My Ex-Boyfriend

Source: D-Listed:


I’m typing this post with one hand, because my other hand is consoling my no-no hole. It’s scared and confused after hearing this story.

This past Monday night, two cops in Indiana were on their normal patrol when they noticed a naked dude in the window of his home. The window’s blinds were not closed, so everyone could see the naked pepaw and his shriveled cucumber. The two cops approached the pepaw’s door, which was wide open. They went inside and discovered some fucked up shit. I mean, fucked up shit! Cover your a-hole when read the next part. You don’t want it to cry, because that will just make everything a mess.

The pepaw was on his sofa nailing himself in the ass with a claw hammer! The claw hammer was covered in a plastic bag and shoved up there. The cops also noticed some lube-type shit all over his genitals and nalgas. It was motor oil. Okay, let’s take a moment and think about this for a second. Now the police report didn’t say which part of the claw hammer was up his ass. Please don’t tell me it was the claw part, because my asshole will start bawling and I’m wearing my last clean pair of panties.
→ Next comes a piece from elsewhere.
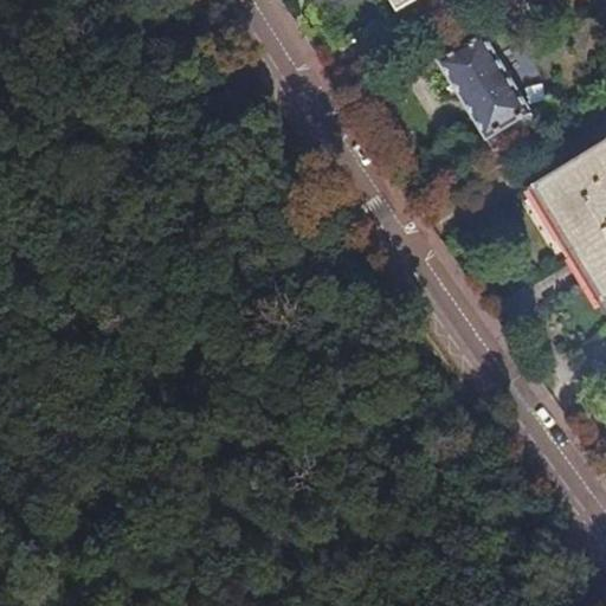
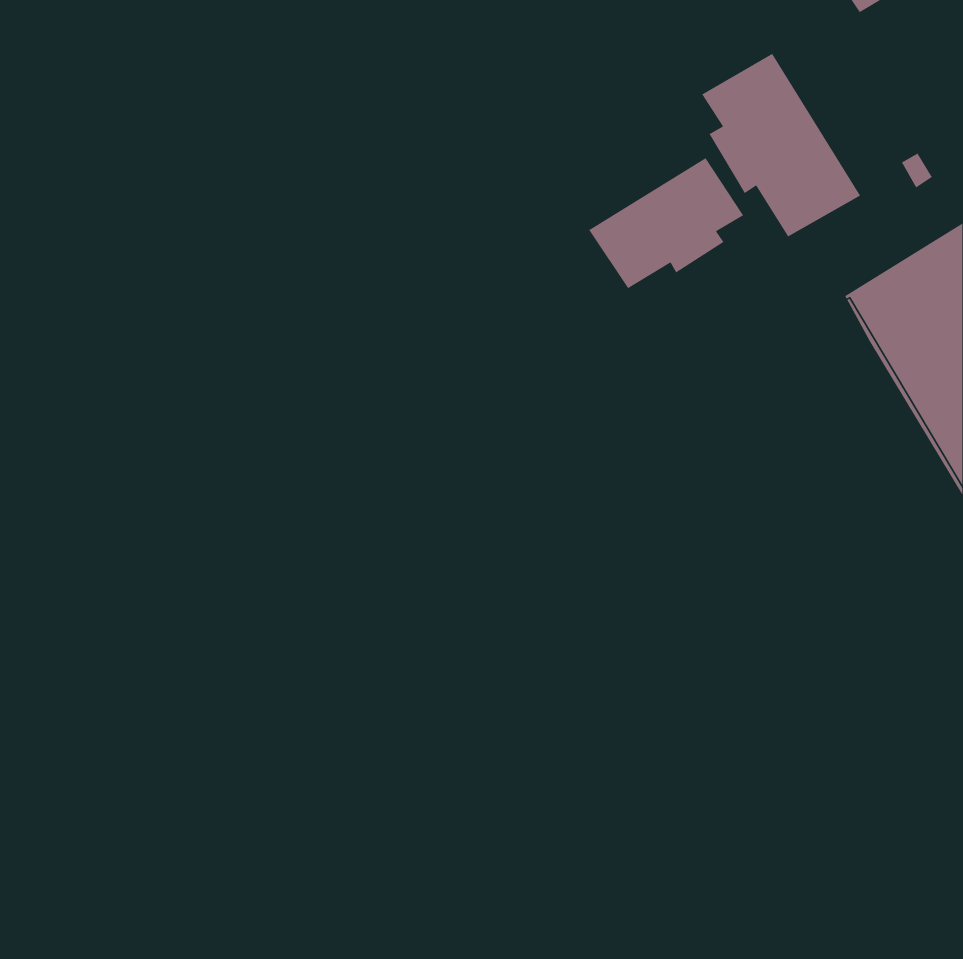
building: none -> [588,157,744,289]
I mean, I’m all for sticking shit up your ass, whatever you gotta do to get yours, but damn! Pepaw is going to pull out a kidney or something.
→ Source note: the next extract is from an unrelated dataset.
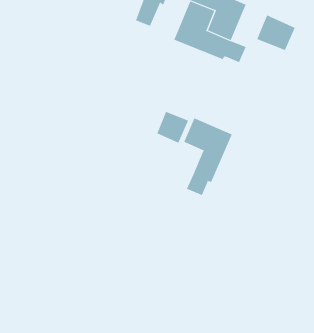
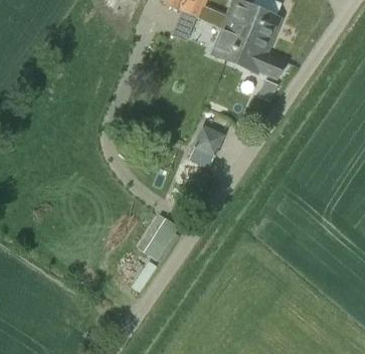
building: [256,15,295,51] -> none
building: [183,118,233,196] -> none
He obviously has some sort of fetish for tools. I don’t even want to think about what he does with a hand brace or a sledgehammer. And what’s with the motor oil? Was his ass squeaky or something?
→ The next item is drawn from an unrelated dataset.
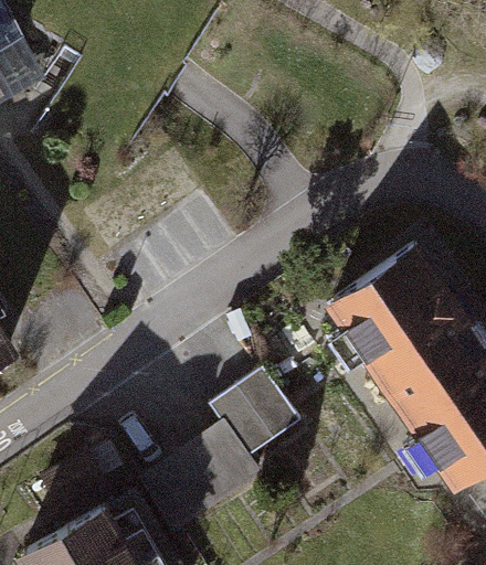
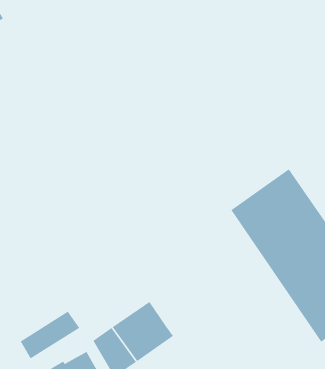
building: [210,371,302,463] -> none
The pepaw was arrested for felony public indecency. He asked for a second chance, but the cops denied him when they found out he had a previous conviction for public indecency.

The cops also interviewed a neighbor lady who said he’s always naked in front of his window. She went on to say, “He does it 24/24. He’s not right.” Wait till she hears about the sexy things he can do with a claw hammer.